Okay, so everyone talks about chasing that big goal, right? For me, for years, it was climbing the ladder at my job. You know, get the title, the corner office (well, maybe not a corner one, but you get it), the comfortable salary. And I did it. Got there. Felt like, okay, this is it. This is the ‘happily ever after’ they talk about.

And it was good, for a while. Felt like I’d finally arrived. Checked all the boxes I thought I needed to check. But then, a funny thing started happening. Slowly. It wasn’t like a big bang, more like a slow leak. I’d sit in meetings, deal with spreadsheets, manage people… and just feel… flat. The fire I used to have, that buzz from actually doing the thing I was managing people to do? It was kinda gone.
Figuring Things Out
It took me a while to even admit it to myself. Felt like I was being ungrateful. I mean, I had what I wanted, right? So I started thinking back. What did I actually enjoy? Not what should I enjoy, but what genuinely made me feel engaged?
- I remembered spending hours just tinkering on old projects.
- I recalled the satisfaction of building something with my own hands, even small stuff.
- I missed the problem-solving part, the getting-stuck-and-then-figuring-it-out part.
The management stuff, the strategy, it was okay, but it wasn’t it. Not the core of it for me.
Starting Something Small
So, I decided I needed to get back to that, somehow. Didn’t want to throw the baby out with the bathwater, you know? The job paid the bills. So, I started small. Really small.
I cleared a corner in my garage. Pulled out some old tools I hadn’t touched in ages. My first “project” was just fixing a wobbly chair that had been bugging me for months. Took me like, two hours. But man, when it was done, solid, not wobbling anymore? That felt… disproportionately good. Way better than signing off on some budget report.

Then I moved onto something else. A little coding project on the side, just for fun, nothing serious. Something completely unrelated to my day job. Started spending maybe an hour or two on weekends, sometimes an evening after work if I wasn’t too drained. Didn’t put pressure on myself. The goal wasn’t to build the next big thing, it was just to do the thing.
Where I’m At Now
It’s not like I quit my job or anything dramatic. I still do the management thing. But bringing back that hands-on, tinkering part of my life, even in a small way? It made a huge difference. It’s like it refilled something that had gone empty. The day job feels less like the entirety of who I am and more like, well, a job. A job that enables me to do other things, including the stuff I actually get a kick out of.

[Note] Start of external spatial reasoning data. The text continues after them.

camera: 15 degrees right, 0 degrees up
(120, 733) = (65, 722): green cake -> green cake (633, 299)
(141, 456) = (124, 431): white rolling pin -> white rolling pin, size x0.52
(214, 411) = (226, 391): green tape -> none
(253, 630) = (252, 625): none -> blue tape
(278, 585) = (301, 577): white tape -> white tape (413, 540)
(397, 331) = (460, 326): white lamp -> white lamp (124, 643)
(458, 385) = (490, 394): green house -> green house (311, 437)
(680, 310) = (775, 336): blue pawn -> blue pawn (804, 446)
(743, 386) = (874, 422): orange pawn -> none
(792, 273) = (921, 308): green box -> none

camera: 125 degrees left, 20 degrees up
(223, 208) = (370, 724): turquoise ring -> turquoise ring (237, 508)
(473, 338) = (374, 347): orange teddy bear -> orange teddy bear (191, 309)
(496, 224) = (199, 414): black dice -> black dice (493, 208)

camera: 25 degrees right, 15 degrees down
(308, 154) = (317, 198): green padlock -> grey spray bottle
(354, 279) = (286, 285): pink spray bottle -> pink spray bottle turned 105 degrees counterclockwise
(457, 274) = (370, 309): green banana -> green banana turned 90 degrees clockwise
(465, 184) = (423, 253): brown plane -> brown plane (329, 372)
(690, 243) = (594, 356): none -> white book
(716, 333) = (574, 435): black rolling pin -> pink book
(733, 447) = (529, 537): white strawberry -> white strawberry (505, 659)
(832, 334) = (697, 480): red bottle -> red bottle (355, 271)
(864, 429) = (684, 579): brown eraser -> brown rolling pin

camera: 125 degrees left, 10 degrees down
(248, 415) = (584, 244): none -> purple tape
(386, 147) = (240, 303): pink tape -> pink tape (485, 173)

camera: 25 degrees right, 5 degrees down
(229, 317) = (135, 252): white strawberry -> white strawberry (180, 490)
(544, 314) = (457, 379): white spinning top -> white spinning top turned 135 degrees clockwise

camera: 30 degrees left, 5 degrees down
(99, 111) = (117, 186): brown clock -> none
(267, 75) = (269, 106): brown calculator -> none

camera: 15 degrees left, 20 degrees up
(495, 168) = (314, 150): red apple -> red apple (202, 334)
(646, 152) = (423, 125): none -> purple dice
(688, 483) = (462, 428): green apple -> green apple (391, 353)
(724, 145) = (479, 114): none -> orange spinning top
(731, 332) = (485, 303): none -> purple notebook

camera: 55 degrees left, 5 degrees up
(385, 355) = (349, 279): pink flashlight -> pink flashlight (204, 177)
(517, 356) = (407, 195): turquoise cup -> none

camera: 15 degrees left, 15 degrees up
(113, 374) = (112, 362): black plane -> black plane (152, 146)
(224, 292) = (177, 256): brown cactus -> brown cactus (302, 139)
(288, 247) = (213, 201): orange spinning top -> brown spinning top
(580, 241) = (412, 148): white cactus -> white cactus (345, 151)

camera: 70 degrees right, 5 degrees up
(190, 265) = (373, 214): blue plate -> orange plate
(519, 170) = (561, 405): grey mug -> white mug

So yeah, ‘happily ever after’ isn’t always a destination you just arrive at and stay put. Sometimes it’s realizing you parked in the wrong spot, or maybe you just needed to open a window and get some fresh air. For me, it was about finding that little space back in the garage. That’s my practice, my way of handling what comes after the supposed end goal. Just doing the work, the small stuff, that feels right.